L’économie mondiale persiste dans un modèle d’hypercroissance fondé sur la surexploitation des ressources et un court-termisme technologique flagrant. On investit des milliards dans l’intelligence artificielle négligent l’eau, les sols et la biodiversité. Cette contradiction traduit un déni : nous poursuivons une expansion infinie dans un monde fini.

Ce choix creuse les inégalités. Les pays et peuples ayant le moins contribué au réchauffement — petits États insulaires, régions à faible revenu, peuples autochtones — en subissent pourtant les effets les plus violents. L’Europe elle-même, longtemps championne de la diplomatie climat, est aujourd’hui le continent qui se réchauffe le plus rapidement au monde. Canicules, incendies, inondations bouleversent les vies et l’économie : plus personne n’est protégé.

La justice climatique c’est une exigence historique. Les pays du Sud global demandent réparation. Ils ne réclament une reconnaissance : la crise climatique prolonge un héritage colonial et extractiviste qui a concentré richesses et pouvoir au Nord, et laissé les coûts au Sud. Assumer cette responsabilité ne signifie pas « s’appauvrir pour l’autre », mais accepter une décroissance sélective : consommer moins pour partager mieux. La coopération internationale doit devenir enfin une obligation structurelle, fondée sur l’équité honorant les différents accords internationaux.

Pour que justice soit faite, les règles du jeu devront être réévaluer à sa juste valeur, accordant aux accords internationaux des valeurs autres que symboliques. La gouvernance mondiale du climat et de la biodiversité, minée par le veto des intérêts nationaux, ne fonctionne pas. Certains dirigeants échappent à toute responsabilité, protégés par la souveraineté de leur État.

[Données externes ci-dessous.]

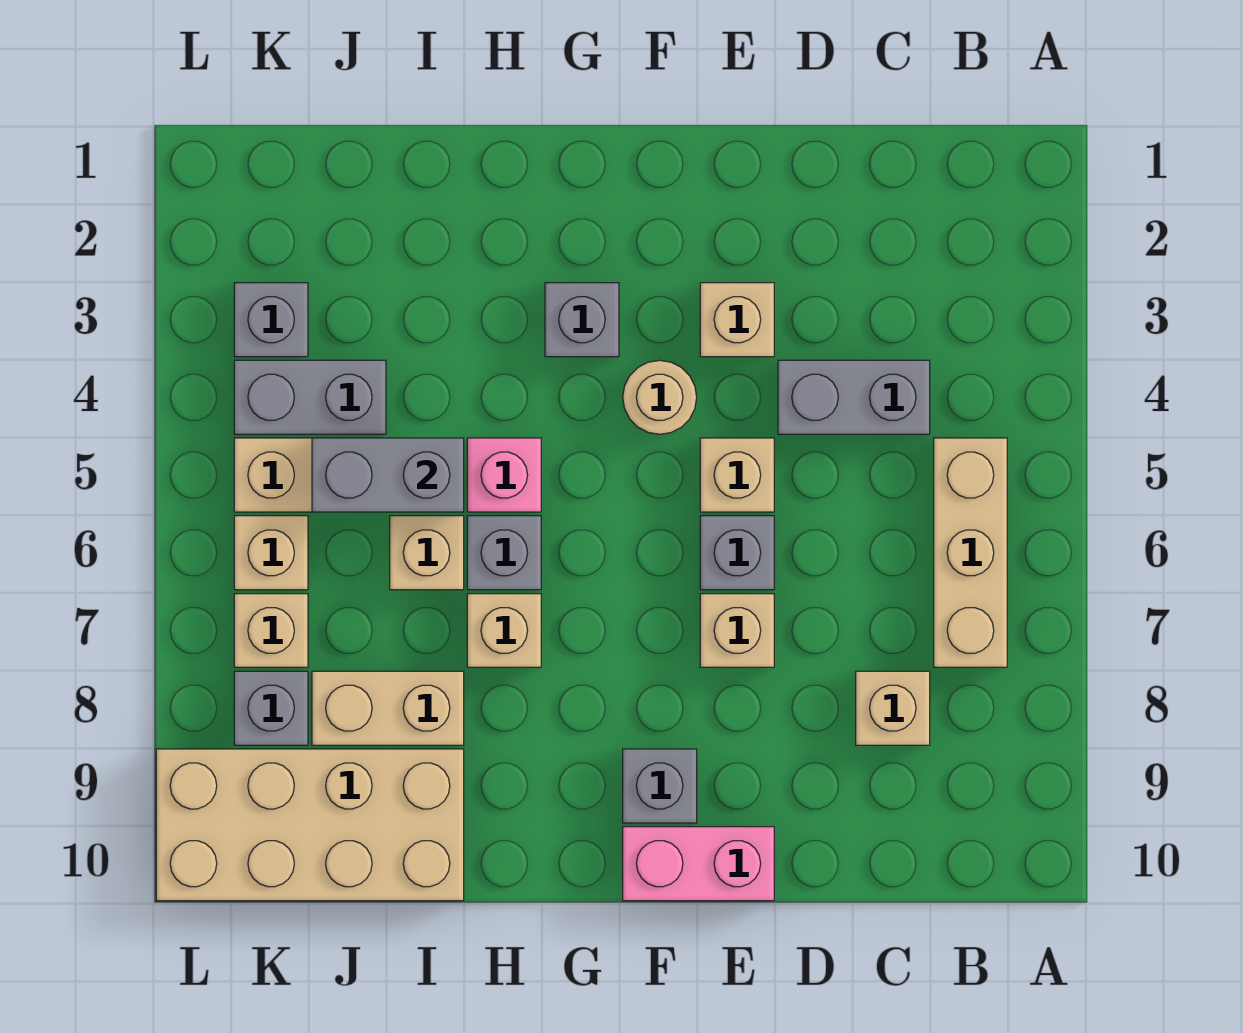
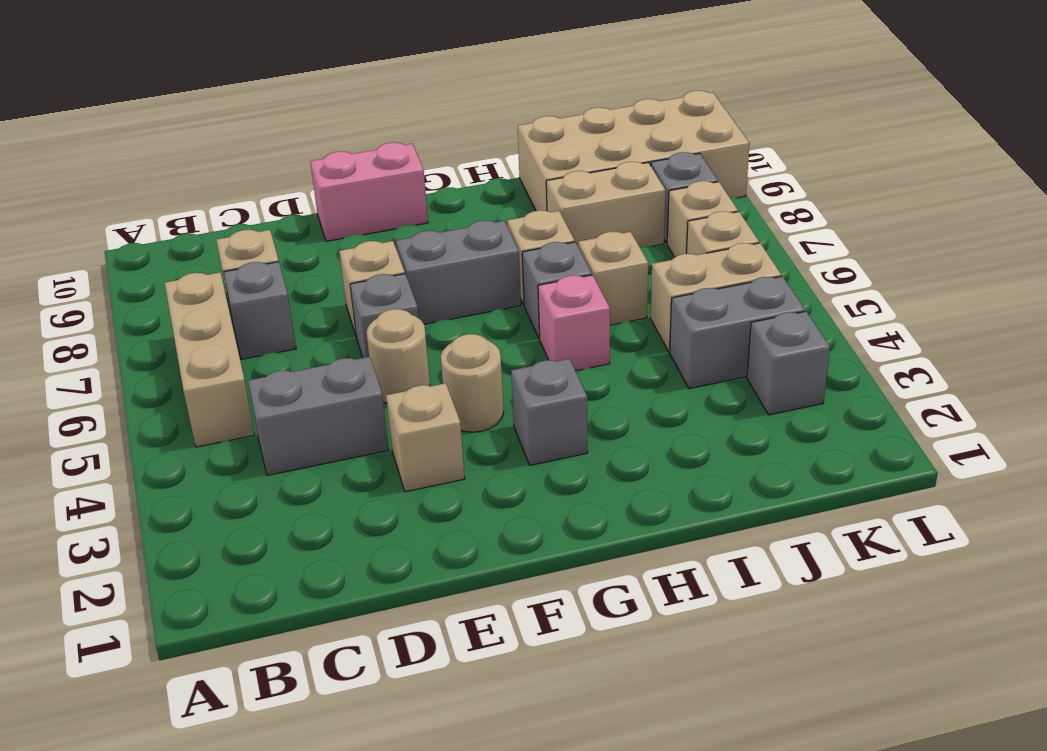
tan 1x1 brick [700,438,774,512] -> tan 1x1 round brick [367,309,430,403]
grey 1x1 brick [623,749,697,823] -> grey 1x1 brick moved to [224,262,296,359]
grey 1x2 brick [312,438,464,512] -> grey 1x2 brick moved to [396,220,521,324]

Cette impunité face aux dommages causés au vivant n’est plus acceptable.

Le droit de demain devra reconnaître la destruction grave et irréversible de l’environnement comme crime international, sur le même plan que les crimes contre l’humanité. La création d’un crime d’écocide à la Cour pénale internationale serait un tournant historique. Elle poserait une limite claire au pouvoir politique et économique.

Au-delà, une juridiction mondiale du climat et des droits du vivant doit voir le jour, ouverte non seulement aux États, mais aussi aux citoyens, ONG et peuples autochtones. Les réfugiés climatiques, aujourd’hui invisibles dans le droit international, doivent bénéficier d’un statut et d’une protection effective. Car perdre son territoire n’est pas un dommage matériel : c’est une atteinte directe au droit à la vie, à la santé, au logement et à la dignité. Climat et immigration ne sont pas des sujets indissociables, nous sommes ici dans une dimension nationale et internationale du droit.

Repenser le pouvoir à l’échelle mondiale, c’est passer d’une logique de domination à une logique de responsabilité. Comme le rappelait Hannah Arendt, le pouvoir ne réside pas dans l’autorité d’un chef, mais dans la capacité d’agir ensemble. Cette idée doit devenir le cœur d’un nouvel humanisme juridique : un droit international du vivant, où la souveraineté n’est plus un privilège, mais une fonction éthique.

La COP30 ne doit pas être un sommet de plus. Elle peut devenir le moment où l’humanité reconnaît que son avenir dépend moins de son génie technologique que de sa capacité à inventer un pouvoir juste, fondé sur la protection du monde commun. Ce dont nous manquons n’est ni de science ni d’argent, mais d’audace. L’audace de dire que la vie doit primer sur la croissance. Et que la responsabilité ne s’arrête pas aux frontières.